Il suffit de faire le tour de la ville de Zouara pour se convaincre que le nombre d’Africains circulant dans la ville dépasse de loin la main d’œuvre dont elle a besoin, surtout en temps de guerre. Le commerce et le bâtiment n’étant pas à leur apogée. Mais, ce constat s’absorbe rapidement en s’adressant aux concernés. « Je suis ici parce que c’est l’endroit indiqué pour traverser la Méditerranée vers l’Italie », explique Moussa, un Malien de 23 ans, originaire de Gao, au Nord du Mali. Les mêmes propos sont repris par Jakob, un Camerounais de 28 ans, qui a passé dix-huit mois pour arriver à Zouara. Il a été même arrêté pendant trois mois au Niger, avant de prendre la fuite, en corrompant le gardien. Il lui a fallu travailler pendant six mois à Lomé, pour ramasser un peu d’argent pour venir en Libye. Moussa et Jakob ont accepté de se livrer à Dune-voices.info.
Le Malien Moussa dit avoir beaucoup réfléchi, avant d’opter pour la solution libyenne. « On m’a également proposé la filière mauritanienne, qui transite par Nouadhibou, sur les frontières entre la Mauritanie et le Sahara Occidental, pour aller ensuite aux Iles Canaries, donc en territoire espagnol », précise-t-il. Des amis lui ont conseillé d’aller en Libye. « Ils sont à Nouadhibou depuis bientôt deux ans, sans pouvoir s’embarquer en Espagne », dit Moussa avec regret. Pour lui, il pense pouvoir embarquer bientôt vers l’Italie. Il lui suffit de ramasser les 2000 Dinars libyens (1.000 Euros), exigés par les passeurs pour la traversée.

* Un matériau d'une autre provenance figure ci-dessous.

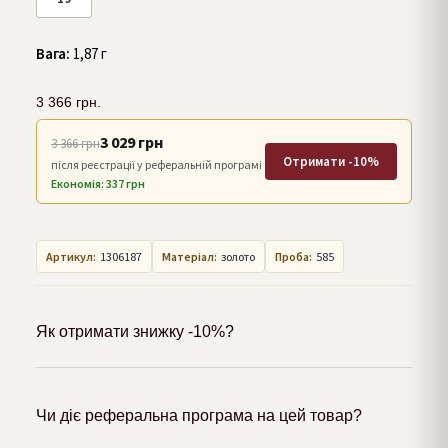
Вага:
1,87 г
3 366
грн.
3 029 грн
3 366 грн
Отримати -10%
після реєстрації у реферальній програмі
Економія: 337 грн
Артикул:
1306187
Матеріал:
золото
Проба:
585
Як отримати знижку -10%?
Чи діє реферальна програма на цей товар?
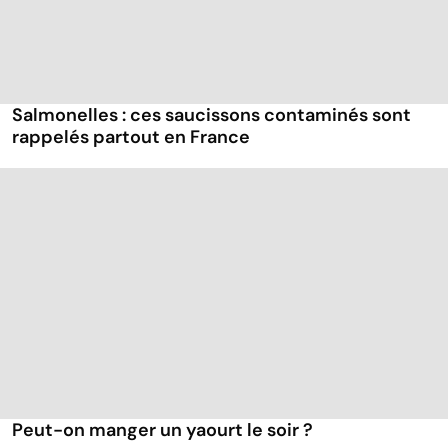
Salmonelles : ces saucissons contaminés sont
rappelés partout en France
Peut-on manger un yaourt le soir ?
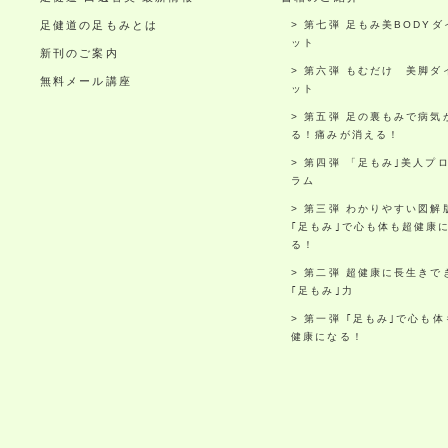
足健道の足もみとは
第七弾 足もみ美BODYダ
ット
新刊のご案内
第六弾 もむだけ 美脚ダ
無料メール講座
ット
第五弾 足の裏もみで病気
る！痛みが消える！
第四弾 「足もみ｣美人プ
ラム
第三弾 わかりやすい図解
｢足もみ｣で心も体も超健康
る！
第二弾 超健康に長生きで
｢足もみ｣力
第一弾 ｢足もみ｣で心も体
健康になる！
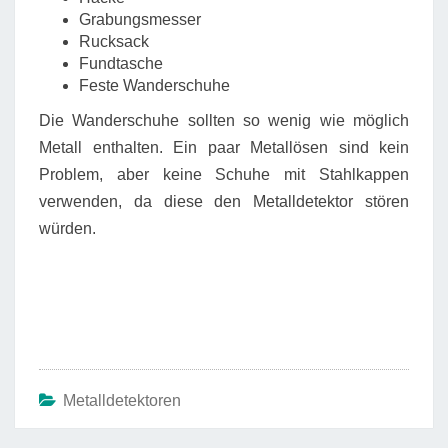
Grabungsmesser
Rucksack
Fundtasche
Feste Wanderschuhe
Die Wanderschuhe sollten so wenig wie möglich
Metall enthalten. Ein paar Metallösen sind kein
Problem, aber keine Schuhe mit Stahlkappen
verwenden, da diese den Metalldetektor stören
würden.
Metalldetektoren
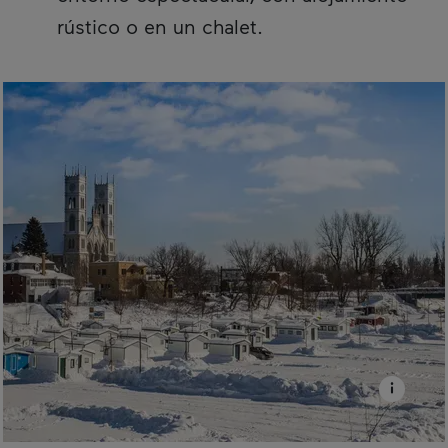
rústico o en un chalet.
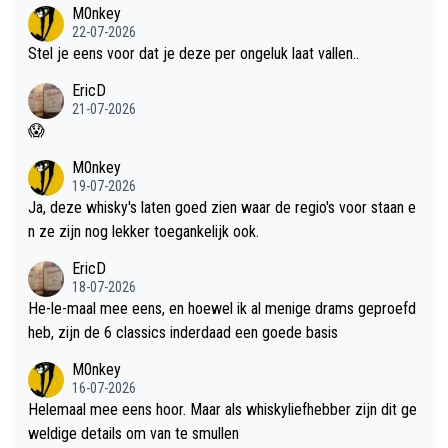
met dit weer wel gebruiken.
M0nkey
22-07-2026
Stel je eens voor dat je deze per ongeluk laat vallen..
EricD
21-07-2026
😱
M0nkey
19-07-2026
Ja, deze whisky's laten goed zien waar de regio's voor staan e
n ze zijn nog lekker toegankelijk ook.
EricD
18-07-2026
He-le-maal mee eens, en hoewel ik al menige drams geproefd
heb, zijn de 6 classics inderdaad een goede basis
M0nkey
16-07-2026
Helemaal mee eens hoor. Maar als whiskyliefhebber zijn dit ge
weldige details om van te smullen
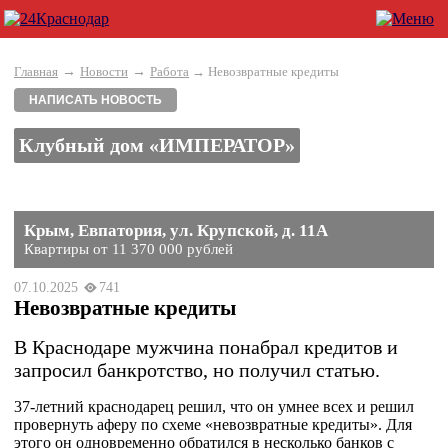
→
→
Главная
Новости
Работа
→ Невозвратные кредиты
НАПИСАТЬ НОВОСТЬ
Клубный дом «ИМПЕРАТОР»
Крым, Евпатория, ул. Крупской, д. 11А
Квартиры от 11 370 000 рублей
07.10.2025
741
Невозвратные кредиты
В Краснодаре мужчина понабрал кредитов и
запросил банкротство, но получил статью.
37-летний краснодарец решил, что он умнее всех и решил
провернуть аферу по схеме «невозвратные кредиты». Для
этого он одновременно обратился в несколько банков с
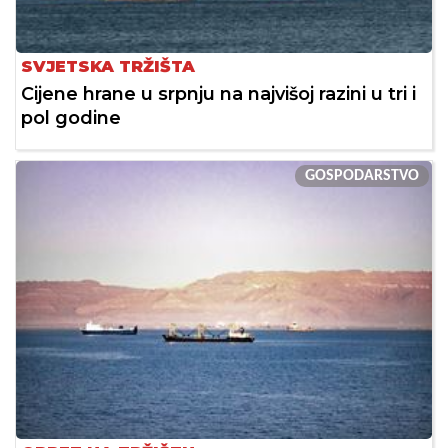
SVJETSKA TRŽIŠTA
Cijene hrane u srpnju na najvišoj razini u tri i
pol godine
GOSPODARSTVO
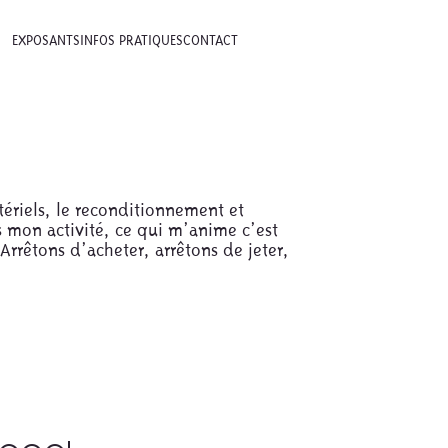
EXPOSANTS
INFOS PRATIQUES
CONTACT
tériels, le reconditionnement et
s mon activité, ce qui m’anime c’est
Arrêtons d’acheter, arrêtons de jeter,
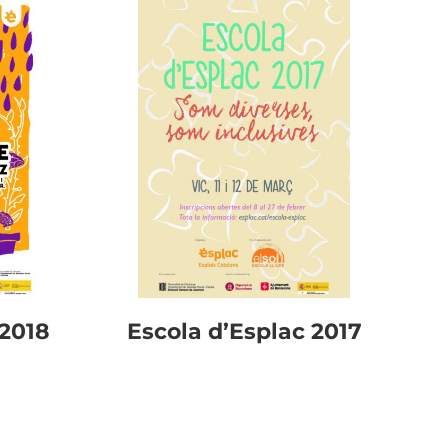
 2018
Escola d’Esplac 2017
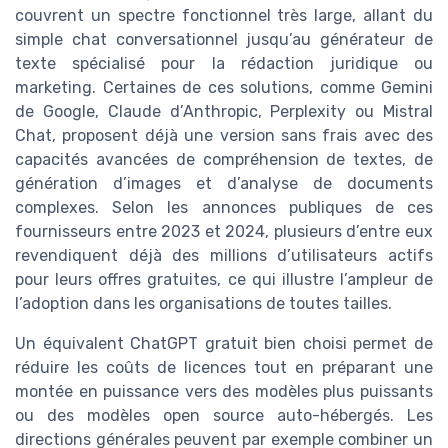
couvrent un spectre fonctionnel très large, allant du
simple chat conversationnel jusqu’au générateur de
texte spécialisé pour la rédaction juridique ou
marketing. Certaines de ces solutions, comme Gemini
de Google, Claude d’Anthropic, Perplexity ou Mistral
Chat, proposent déjà une version sans frais avec des
capacités avancées de compréhension de textes, de
génération d’images et d’analyse de documents
complexes. Selon les annonces publiques de ces
fournisseurs entre 2023 et 2024, plusieurs d’entre eux
revendiquent déjà des millions d’utilisateurs actifs
pour leurs offres gratuites, ce qui illustre l’ampleur de
l’adoption dans les organisations de toutes tailles.
Un équivalent ChatGPT gratuit bien choisi permet de
réduire les coûts de licences tout en préparant une
montée en puissance vers des modèles plus puissants
ou des modèles open source auto-hébergés. Les
directions générales peuvent par exemple combiner un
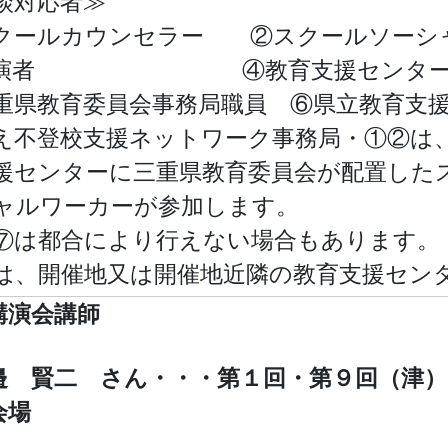
談対応者≫
クールカウンセラー ②スクールソーシ
講演者 ④教育支援センター
重県教育委員会事務局職員 ⑥県立教育支
え不登校支援ネットワーク事務局・①②は
援センターに三重県教育委員会が配置した
ャルワーカーが参加します。
⑦は都合により行えない場合もあります。
は、開催地又は開催地近隣の教育支援セン
講演会講師
邉 賢二 さん・・・第１回・第９回（津）
会場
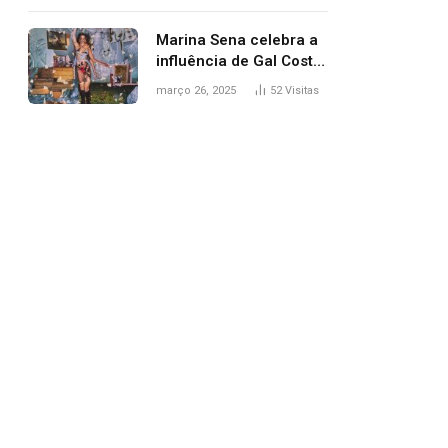
segurança; polícia
investiga
Marina Sena celebra a
influência de Gal Costa
na arte do álbum
março 26, 2025
52
Visitas
‘Coisas naturais’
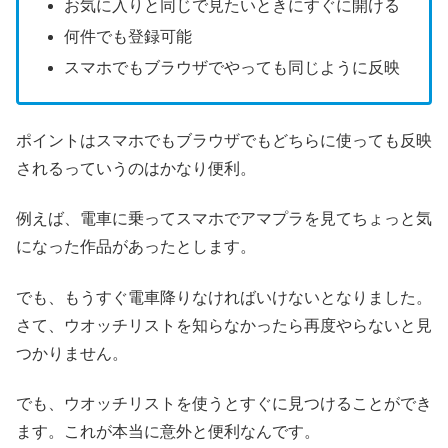
お気に入りと同じで見たいときにすぐに開ける
何件でも登録可能
スマホでもブラウザでやっても同じように反映
ポイントはスマホでもブラウザでもどちらに使っても反映
されるっていうのはかなり便利。
例えば、電車に乗ってスマホでアマプラを見てちょっと気
になった作品があったとします。
でも、もうすぐ電車降りなければいけないとなりました。
さて、ウオッチリストを知らなかったら再度やらないと見
つかりません。
でも、ウオッチリストを使うとすぐに見つけることができ
ます。これが本当に意外と便利なんです。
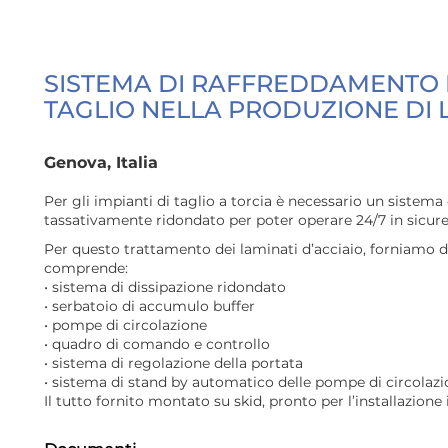
SISTEMA DI RAFFREDDAMENTO R
TAGLIO NELLA PRODUZIONE DI L
Genova, Italia
Per gli impianti di taglio a torcia è necessario un sistem
tassativamente ridondato per poter operare 24/7 in sicure
Per questo trattamento dei laminati d’acciaio, forniamo
comprende:
• sistema di dissipazione ridondato
• serbatoio di accumulo buffer
• pompe di circolazione
• quadro di comando e controllo
• sistema di regolazione della portata
• sistema di stand by automatico delle pompe di circolaz
Il tutto fornito montato su skid, pronto per l’installazione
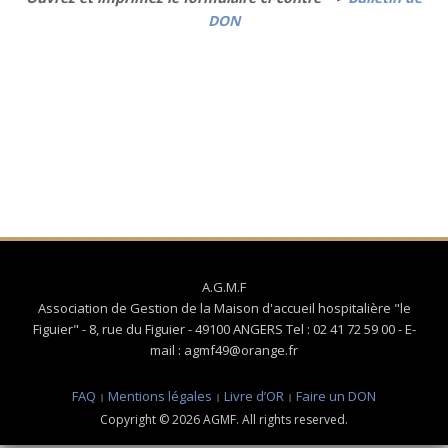
DON
A.G.M.F
Association de Gestion de la Maison d'accueil hospitalière "le
Figuier" - 8, rue du Figuier - 49100 ANGERS Tel : 02 41 72 59 00 - E-
mail : agmf49@orange.fr
FAQ
Mentions légales
Livre d’OR
Faire un DON
Copyright © 2026 AGMF. All rights reserved.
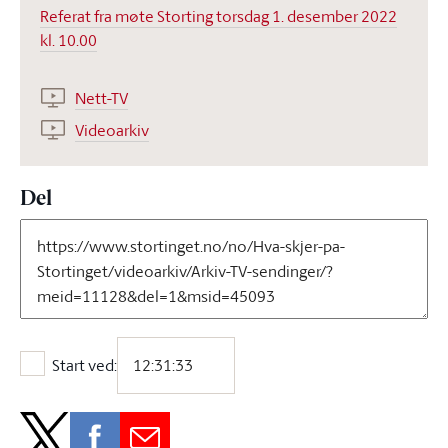
Referat fra møte Storting torsdag 1. desember 2022
kl. 10.00
Nett-TV
Videoarkiv
Del
Start ved:
Start ved:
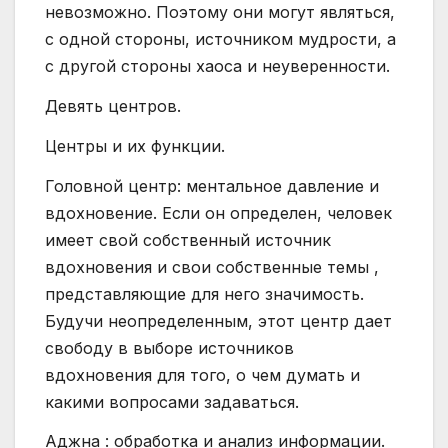
невозможно. Поэтому они могут являться,
с одной стороны, источником мудрости, а
с другой стороны хаоса и неуверенности.
Девять центров.
Центры и их функции.
Головной центр: ментальное давление и
вдохновение. Если он определен, человек
имеет свой собственный источник
вдохновения и свои собственные темы ,
представляющие для него значимость.
Будучи неопределенным, этот центр дает
свободу в выборе источников
вдохновения для того, о чем думать и
какими вопросами задаваться.
Аджна : обработка и анализ информации.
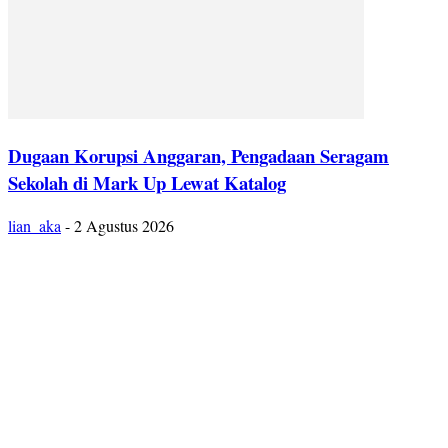
Dugaan Korupsi Anggaran, Pengadaan Seragam
Sekolah di Mark Up Lewat Katalog
lian_aka
-
2 Agustus 2026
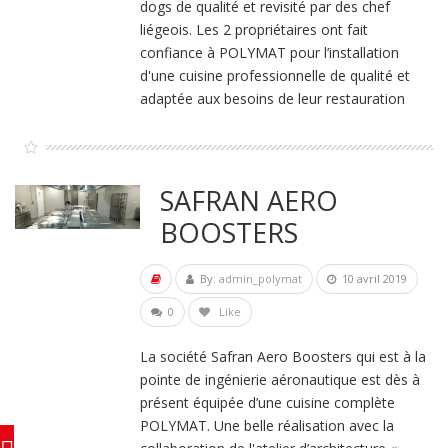
dogs de qualité et revisité par des chef
liégeois. Les 2 propriétaires ont fait
confiance à POLYMAT pour l’installation
d'une cuisine professionnelle de qualité et
adaptée aux besoins de leur restauration
SAFRAN AERO
BOOSTERS
By:
admin_polymat
10 avril 2019
0
Like
La société Safran Aero Boosters qui est à la
pointe de ingénierie aéronautique est dès à
présent équipée d’une cuisine complète
POLYMAT. Une belle réalisation avec la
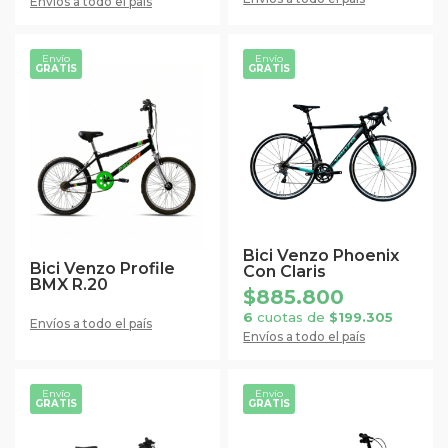
Envíos a todo el país
página
página
de
de
Envío
Envío
GRATIS
GRATIS
producto
producto
Este
producto
tiene
múltiples
variantes.
Las
opciones
se
Bici Venzo Phoenix
Bici Venzo Profile
Con Claris
pueden
BMX R.20
$
885.800
elegir
6
cuotas de
$
199.305
en
Envíos a todo el país
Envíos a todo el país
la
página
Envío
Envío
de
GRATIS
GRATIS
Este
Este
producto
producto
producto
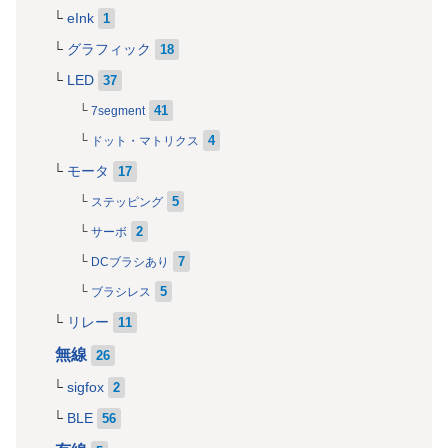
eInk
1
グラフィック
18
LED
37
41
7segment
4
ドット・マトリクス
モータ
17
5
ステッピング
2
サーボ
7
DCブラシあり
5
ブラシレス
リレー
11
無線
26
sigfox
2
BLE
56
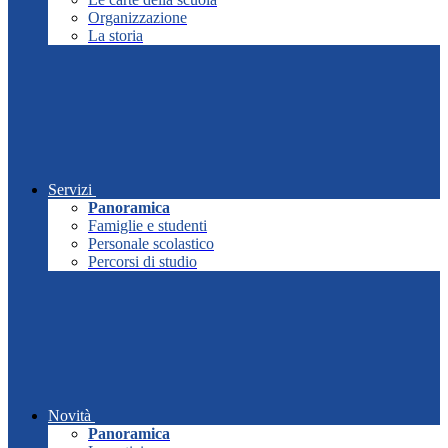
Organizzazione
La storia
Servizi
Panoramica
Famiglie e studenti
Personale scolastico
Percorsi di studio
Novità
Panoramica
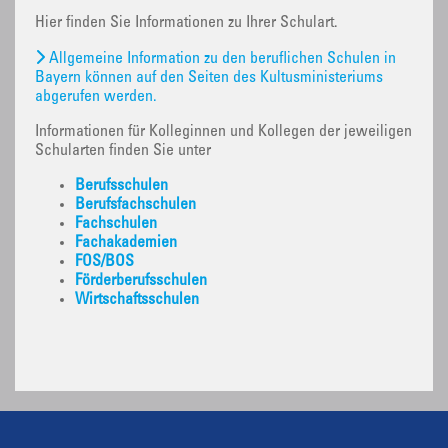
Hier finden Sie Informationen zu Ihrer Schulart.
Allgemeine Information zu den beruflichen Schulen in
Bayern können auf den Seiten des Kultusministeriums
abgerufen werden.
Informationen für Kolleginnen und Kollegen der jeweiligen
Schularten finden Sie unter
Berufsschulen
Berufsfachschulen
Fachschulen
Fachakademien
FOS/BOS
Förderberufsschulen
Wirtschaftsschulen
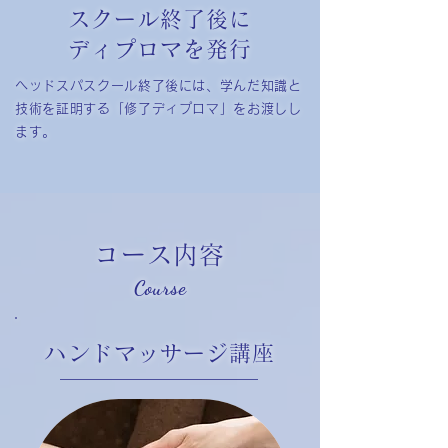
スクール終了後に
ディプロマを発行
ヘッドスパスクール終了後には、学んだ知識と
技術を証明する「修了ディプロマ」をお渡しし
ます。
コース内容
Course
ハンドマッサージ講座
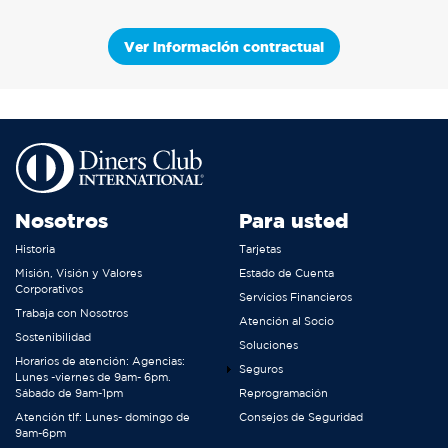
Ver información contractual
Nosotros
Para usted
Historia
Tarjetas
Misión, Visión y Valores
Estado de Cuenta
Corporativos
Servicios Financieros
Trabaja con Nosotros
Atención al Socio
Sostenibilidad
Soluciones
Horarios de atención: Agencias:
Seguros
Lunes -viernes de 9am- 6pm.
Sábado de 9am-1pm
Reprogramación
Atención tlf: Lunes- domingo de
Consejos de Seguridad
9am-6pm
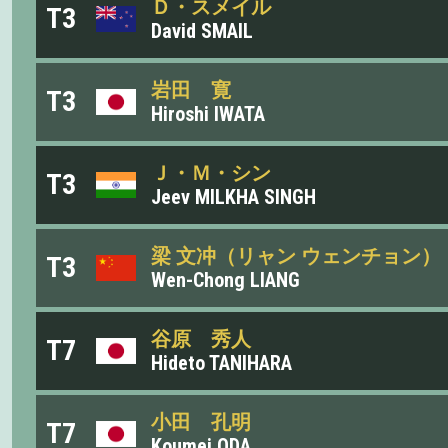
Ｄ・スメイル
T3
David SMAIL
岩田 寛
T3
Hiroshi IWATA
Ｊ・Ｍ・シン
T3
Jeev MILKHA SINGH
梁 文冲（リャン ウェンチョン）
T3
Wen-Chong LIANG
谷原 秀人
T7
Hideto TANIHARA
小田 孔明
T7
Koumei ODA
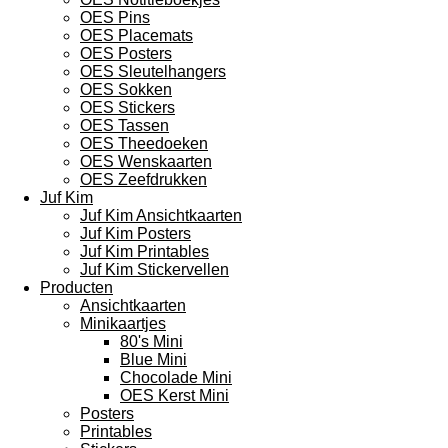
OES Pins
OES Placemats
OES Posters
OES Sleutelhangers
OES Sokken
OES Stickers
OES Tassen
OES Theedoeken
OES Wenskaarten
OES Zeefdrukken
Juf Kim
Juf Kim Ansichtkaarten
Juf Kim Posters
Juf Kim Printables
Juf Kim Stickervellen
Producten
Ansichtkaarten
Minikaartjes
80's Mini
Blue Mini
Chocolade Mini
OES Kerst Mini
Posters
Printables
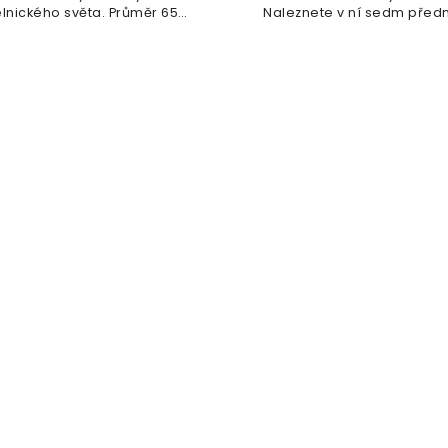
lnického světa. Průměr 65
Naleznete v ní sedm před
mm, elegantní...
dopis o...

Jakob, le Camerounais, explique comment ça se passe pour organiser la traversée. « Comme la ville de Zouara dispose d’un port de pêche, où il y a de vieux chalutiers destinés à la casse, les passeurs contactent l’un des propriétaires de ces chalutiers hors-service pour l’acheter. Certains squattent carrément la coque. Ensuite, ce chalutier est emmené à un atelier, faisant office de chantier naval où on lui installe un moteur d’occasion, en mesure de lui assurer sa dernière traversée. C’est ce qu’ils prétendent, du moins. L’essentiel, c’est qu’il quitte les eaux libyennes et s’approche du littoral italien », raconte-t-il.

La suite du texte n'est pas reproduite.